Cette rencontre normande a lieu 10 ans après la Ie rencontre internationale, ‘Traduire Homère en hexamètres’, qui avait eu lieu à Paris, lors des Dionysies 2012, et dont les Actes furent publiés dans le dossier "Homère en hexamètres", Anabases 20, 2014.

CONCLUSION DU COLLOQUE

La IIe rencontre de traducteurs, d’aèdes et de chercheurs a eu lieu les 15 et 16 novembre derniers à l’université de Rouen Normandie, dix ans après la première, avec le plein soutien du labo, l’ERIAC, et le concours des techniciens du Service audiovisuel et de la Maison de l’Université.

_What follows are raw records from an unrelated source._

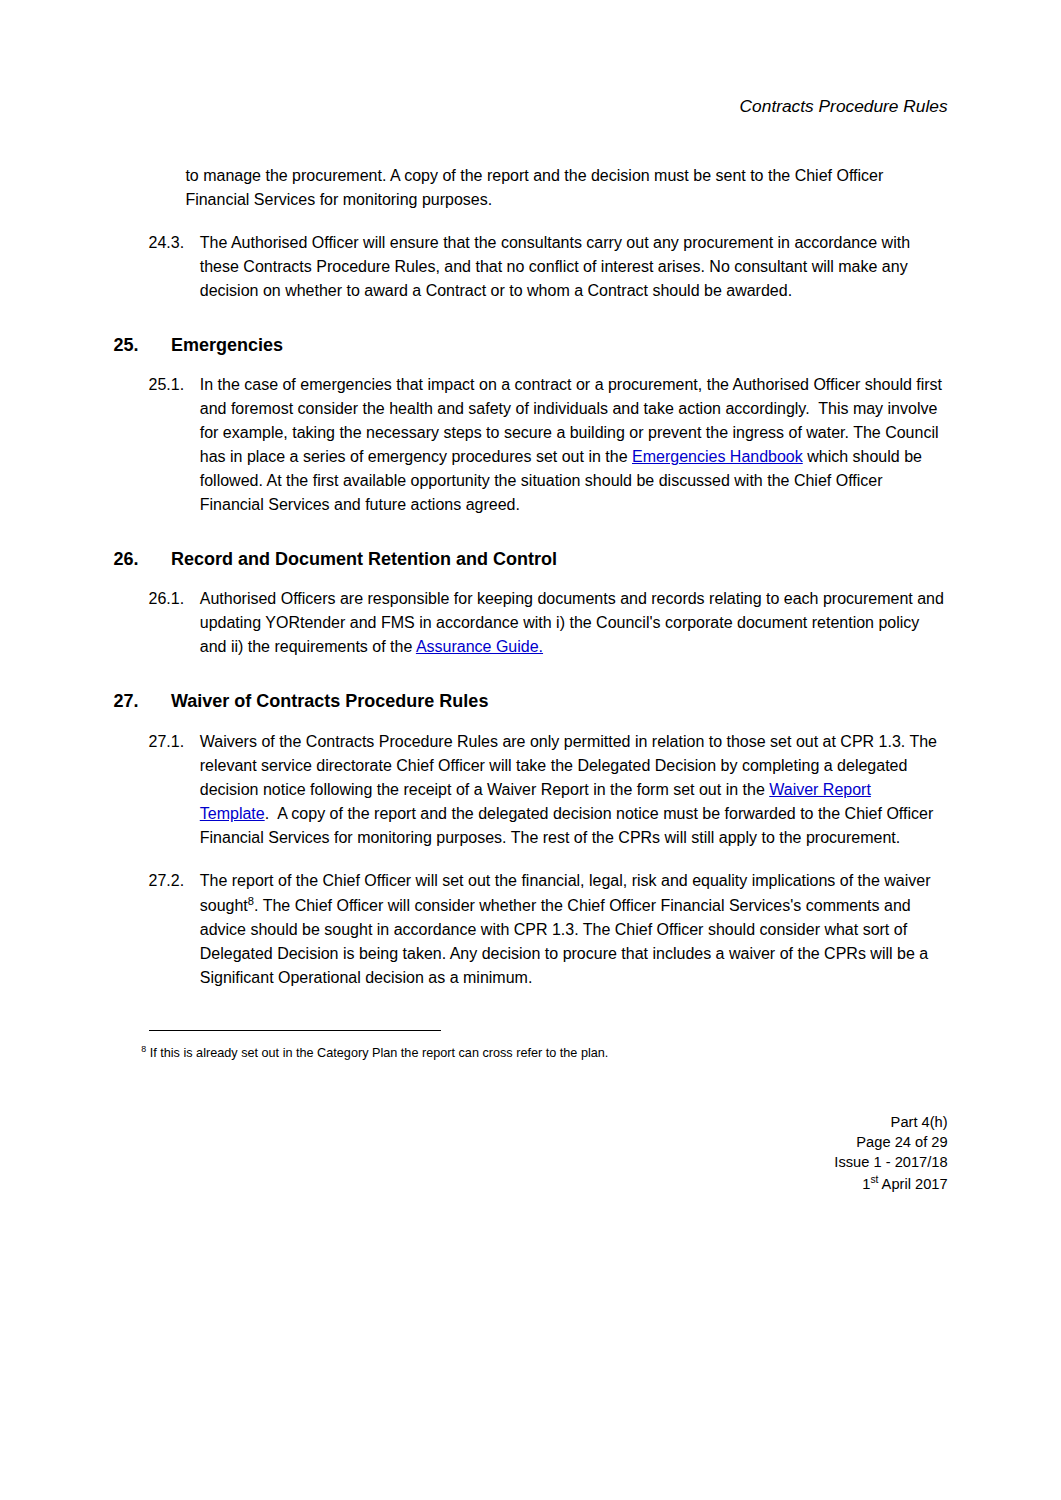Contracts Procedure Rules
to manage the procurement. A copy of the report and the decision must be sent to the Chief Officer Financial Services for monitoring purposes.
24.3. The Authorised Officer will ensure that the consultants carry out any procurement in accordance with these Contracts Procedure Rules, and that no conflict of interest arises. No consultant will make any decision on whether to award a Contract or to whom a Contract should be awarded.
25. Emergencies
25.1. In the case of emergencies that impact on a contract or a procurement, the Authorised Officer should first and foremost consider the health and safety of individuals and take action accordingly. This may involve for example, taking the necessary steps to secure a building or prevent the ingress of water. The Council has in place a series of emergency procedures set out in the Emergencies Handbook which should be followed. At the first available opportunity the situation should be discussed with the Chief Officer Financial Services and future actions agreed.
26. Record and Document Retention and Control
26.1. Authorised Officers are responsible for keeping documents and records relating to each procurement and updating YORtender and FMS in accordance with i) the Council's corporate document retention policy and ii) the requirements of the Assurance Guide.
27. Waiver of Contracts Procedure Rules
27.1. Waivers of the Contracts Procedure Rules are only permitted in relation to those set out at CPR 1.3. The relevant service directorate Chief Officer will take the Delegated Decision by completing a delegated decision notice following the receipt of a Waiver Report in the form set out in the Waiver Report Template. A copy of the report and the delegated decision notice must be forwarded to the Chief Officer Financial Services for monitoring purposes. The rest of the CPRs will still apply to the procurement.
27.2. The report of the Chief Officer will set out the financial, legal, risk and equality implications of the waiver sought8. The Chief Officer will consider whether the Chief Officer Financial Services's comments and advice should be sought in accordance with CPR 1.3. The Chief Officer should consider what sort of Delegated Decision is being taken. Any decision to procure that includes a waiver of the CPRs will be a Significant Operational decision as a minimum.
8 If this is already set out in the Category Plan the report can cross refer to the plan.
Part 4(h)
Page 24 of 29
Issue 1 - 2017/18
1st April 2017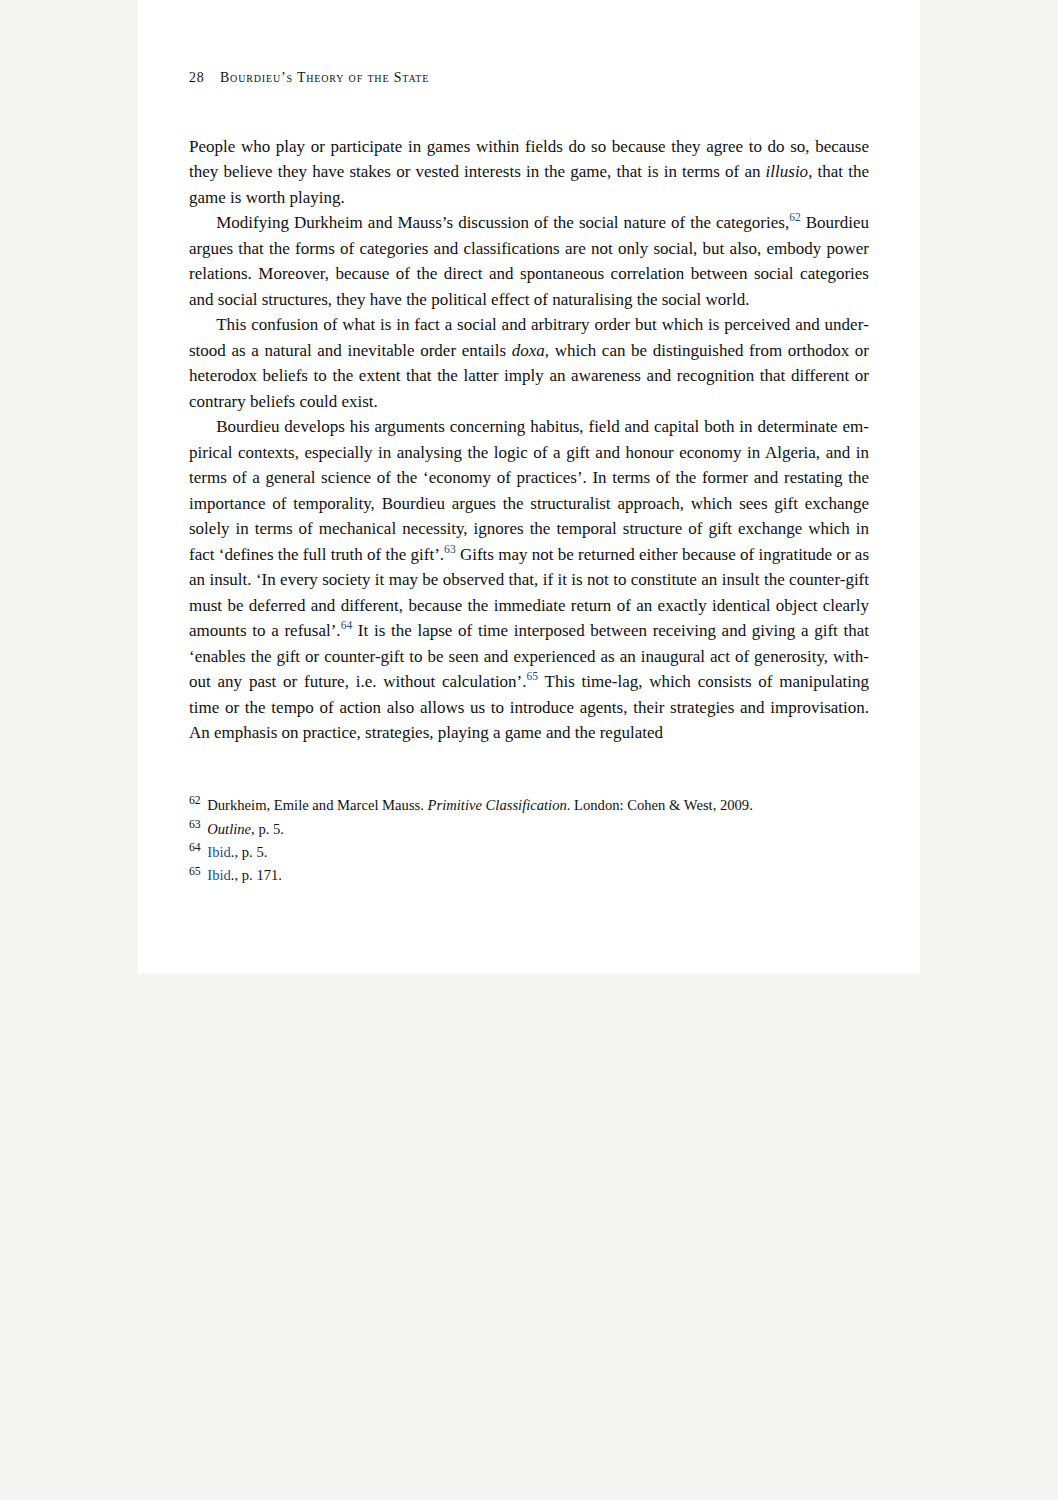28 Bourdieu’s Theory of the State
People who play or participate in games within fields do so because they agree to do so, because they believe they have stakes or vested interests in the game, that is in terms of an illusio, that the game is worth playing.
Modifying Durkheim and Mauss’s discussion of the social nature of the categories,62 Bourdieu argues that the forms of categories and classifications are not only social, but also, embody power relations. Moreover, because of the direct and spontaneous correlation between social categories and social structures, they have the political effect of naturalising the social world.
This confusion of what is in fact a social and arbitrary order but which is perceived and understood as a natural and inevitable order entails doxa, which can be distinguished from orthodox or heterodox beliefs to the extent that the latter imply an awareness and recognition that different or contrary beliefs could exist.
Bourdieu develops his arguments concerning habitus, field and capital both in determinate empirical contexts, especially in analysing the logic of a gift and honour economy in Algeria, and in terms of a general science of the ‘economy of practices’. In terms of the former and restating the importance of temporality, Bourdieu argues the structuralist approach, which sees gift exchange solely in terms of mechanical necessity, ignores the temporal structure of gift exchange which in fact ‘defines the full truth of the gift’.63 Gifts may not be returned either because of ingratitude or as an insult. ‘In every society it may be observed that, if it is not to constitute an insult the counter-gift must be deferred and different, because the immediate return of an exactly identical object clearly amounts to a refusal’.64 It is the lapse of time interposed between receiving and giving a gift that ‘enables the gift or counter-gift to be seen and experienced as an inaugural act of generosity, without any past or future, i.e. without calculation’.65 This time-lag, which consists of manipulating time or the tempo of action also allows us to introduce agents, their strategies and improvisation. An emphasis on practice, strategies, playing a game and the regulated
62 Durkheim, Emile and Marcel Mauss. Primitive Classification. London: Cohen & West, 2009.
63 Outline, p. 5.
64 Ibid., p. 5.
65 Ibid., p. 171.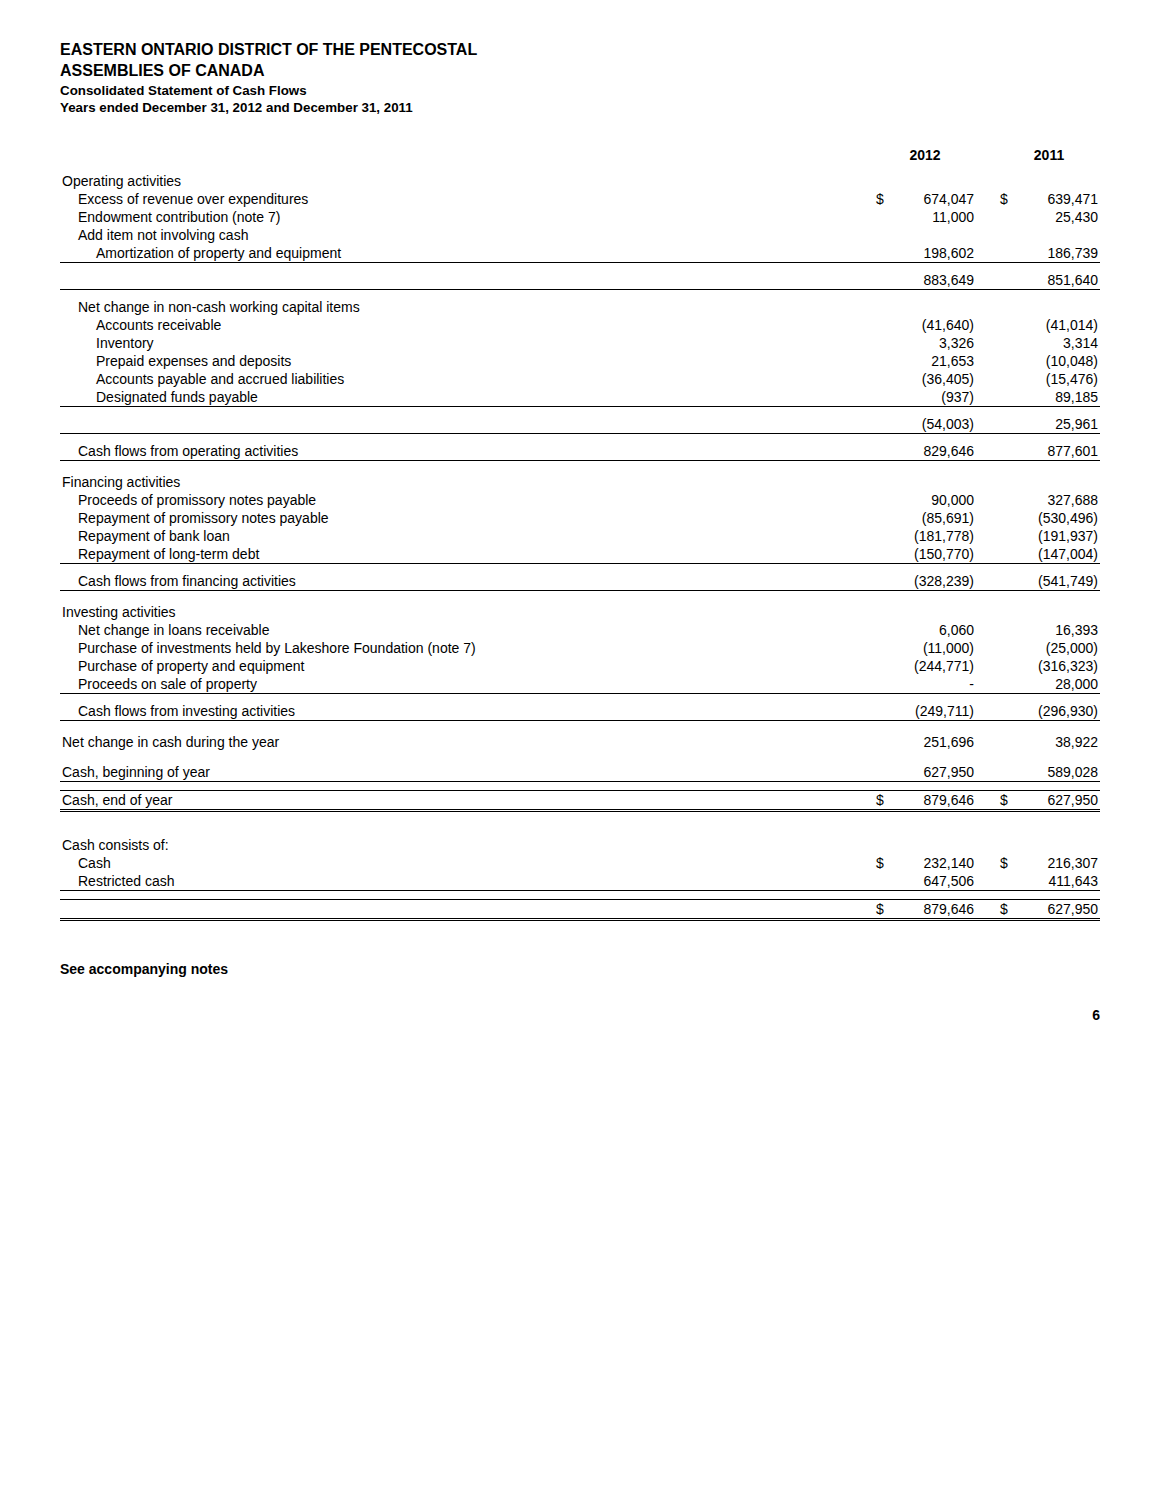EASTERN ONTARIO DISTRICT OF THE PENTECOSTAL
ASSEMBLIES OF CANADA
Consolidated Statement of Cash Flows
Years ended December 31, 2012 and December 31, 2011
| | | 2012 | | 2011 |
| Operating activities | | | | | | |
| Excess of revenue over expenditures | | $ | 674,047 | | $ | 639,471 |
| Endowment contribution (note 7) | | | 11,000 | | | 25,430 |
| Add item not involving cash | | | | | | |
| Amortization of property and equipment | | | 198,602 | | | 186,739 |
| | | | 883,649 | | | 851,640 |
| Net change in non-cash working capital items | | | | | | |
| Accounts receivable | | | (41,640) | | | (41,014) |
| Inventory | | | 3,326 | | | 3,314 |
| Prepaid expenses and deposits | | | 21,653 | | | (10,048) |
| Accounts payable and accrued liabilities | | | (36,405) | | | (15,476) |
| Designated funds payable | | | (937) | | | 89,185 |
| | | | (54,003) | | | 25,961 |
| Cash flows from operating activities | | | 829,646 | | | 877,601 |
| Financing activities | | | | | | |
| Proceeds of promissory notes payable | | | 90,000 | | | 327,688 |
| Repayment of promissory notes payable | | | (85,691) | | | (530,496) |
| Repayment of bank loan | | | (181,778) | | | (191,937) |
| Repayment of long-term debt | | | (150,770) | | | (147,004) |
| Cash flows from financing activities | | | (328,239) | | | (541,749) |
| Investing activities | | | | | | |
| Net change in loans receivable | | | 6,060 | | | 16,393 |
| Purchase of investments held by Lakeshore Foundation (note 7) | | | (11,000) | | | (25,000) |
| Purchase of property and equipment | | | (244,771) | | | (316,323) |
| Proceeds on sale of property | | | - | | | 28,000 |
| Cash flows from investing activities | | | (249,711) | | | (296,930) |
| Net change in cash during the year | | | 251,696 | | | 38,922 |
| Cash, beginning of year | | | 627,950 | | | 589,028 |
| Cash, end of year | | $ | 879,646 | | $ | 627,950 |
| Cash consists of: | | | | | | |
| Cash | | $ | 232,140 | | $ | 216,307 |
| Restricted cash | | | 647,506 | | | 411,643 |
| | | $ | 879,646 | | $ | 627,950 |
See accompanying notes
6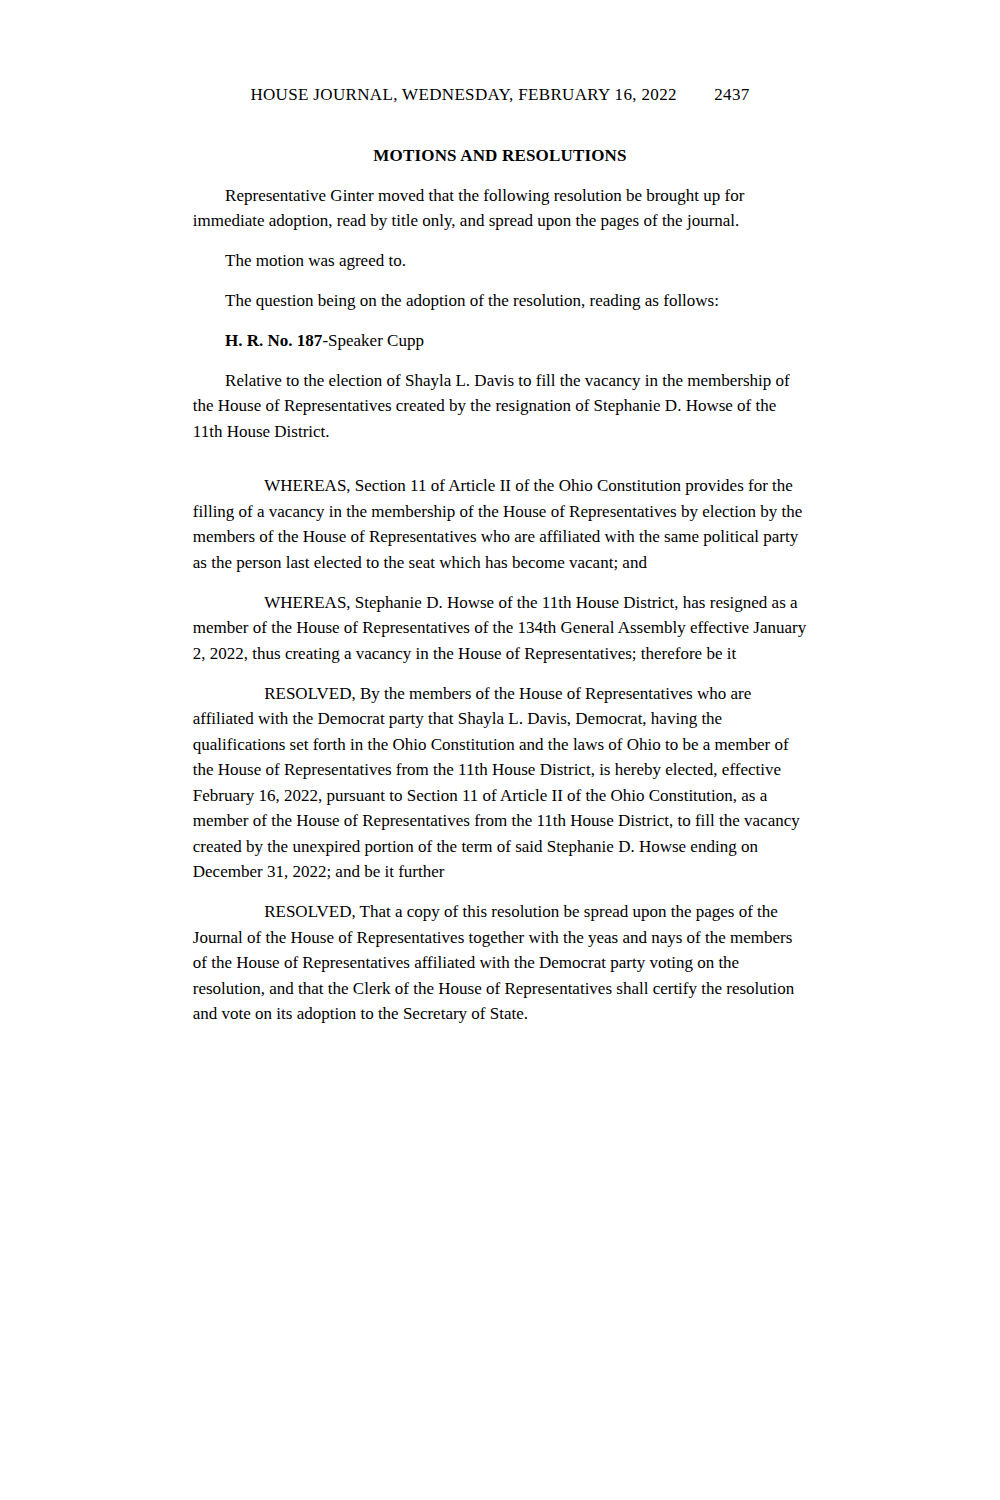HOUSE JOURNAL, WEDNESDAY, FEBRUARY 16, 20222437
MOTIONS AND RESOLUTIONS
Representative Ginter moved that the following resolution be brought up for immediate adoption, read by title only, and spread upon the pages of the journal.
The motion was agreed to.
The question being on the adoption of the resolution, reading as follows:
H. R. No. 187-Speaker Cupp
Relative to the election of Shayla L. Davis to fill the vacancy in the membership of the House of Representatives created by the resignation of Stephanie D. Howse of the 11th House District.
WHEREAS, Section 11 of Article II of the Ohio Constitution provides for the filling of a vacancy in the membership of the House of Representatives by election by the members of the House of Representatives who are affiliated with the same political party as the person last elected to the seat which has become vacant; and
WHEREAS, Stephanie D. Howse of the 11th House District, has resigned as a member of the House of Representatives of the 134th General Assembly effective January 2, 2022, thus creating a vacancy in the House of Representatives; therefore be it
RESOLVED, By the members of the House of Representatives who are affiliated with the Democrat party that Shayla L. Davis, Democrat, having the qualifications set forth in the Ohio Constitution and the laws of Ohio to be a member of the House of Representatives from the 11th House District, is hereby elected, effective February 16, 2022, pursuant to Section 11 of Article II of the Ohio Constitution, as a member of the House of Representatives from the 11th House District, to fill the vacancy created by the unexpired portion of the term of said Stephanie D. Howse ending on December 31, 2022; and be it further
RESOLVED, That a copy of this resolution be spread upon the pages of the Journal of the House of Representatives together with the yeas and nays of the members of the House of Representatives affiliated with the Democrat party voting on the resolution, and that the Clerk of the House of Representatives shall certify the resolution and vote on its adoption to the Secretary of State.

Ce colloque international a bénéficié de trois communications présentées en visioconférence (Brésil, Etats-Unis, Suisse) et de la présence de deux intervenants brésiliens, d’un intervenant italien et d’une collègue roumaine. L’ensemble des communications fut transmis en direct et est désormais quasiment disponible dans sa totalité sur la Webtélé de l’université.
Les langues concernées, outre le grec ancien et le latin, furent le français, l’italien, le roumain, l’espagnol, le portugais du Brésil, l’anglais, l’allemand, toutes langues qui ont permis l’élaboration d’un hexamètre analogue de l’hexamètre antique, et qui ont décliné la plupart des formes métriques de la poésie lyrique ou dramatique. Toutes langues où la reviviscence des formes antiques se fait aujourd’hui conjointement, par une coïncidence très remarquable. L’enthousiasme des traducteurs, souvent jeunes ou atteignant l’âge de la maturité, laisse présager de magnifiques développements, notamment au Brésil, en Italie et en France. Les traducteurs italiens, Daniele Ventre, ou anglais, Rodney Merrill, qui s’apprêtent tous deux à ajouter l’Enéide à l’Iliade et à l’Odyssée, ont paru plus solitaires, et l’on espère que le partage et l’émulation permettront de répandre ces pratiques anciennes, commencées notamment en France sous François Ier et Henri II, puis trop tôt interrompues, et poursuivies au XVIIIe s. après Klopstock en Allemagne, puis au XIXe s. autour de Pouchkine en Russie.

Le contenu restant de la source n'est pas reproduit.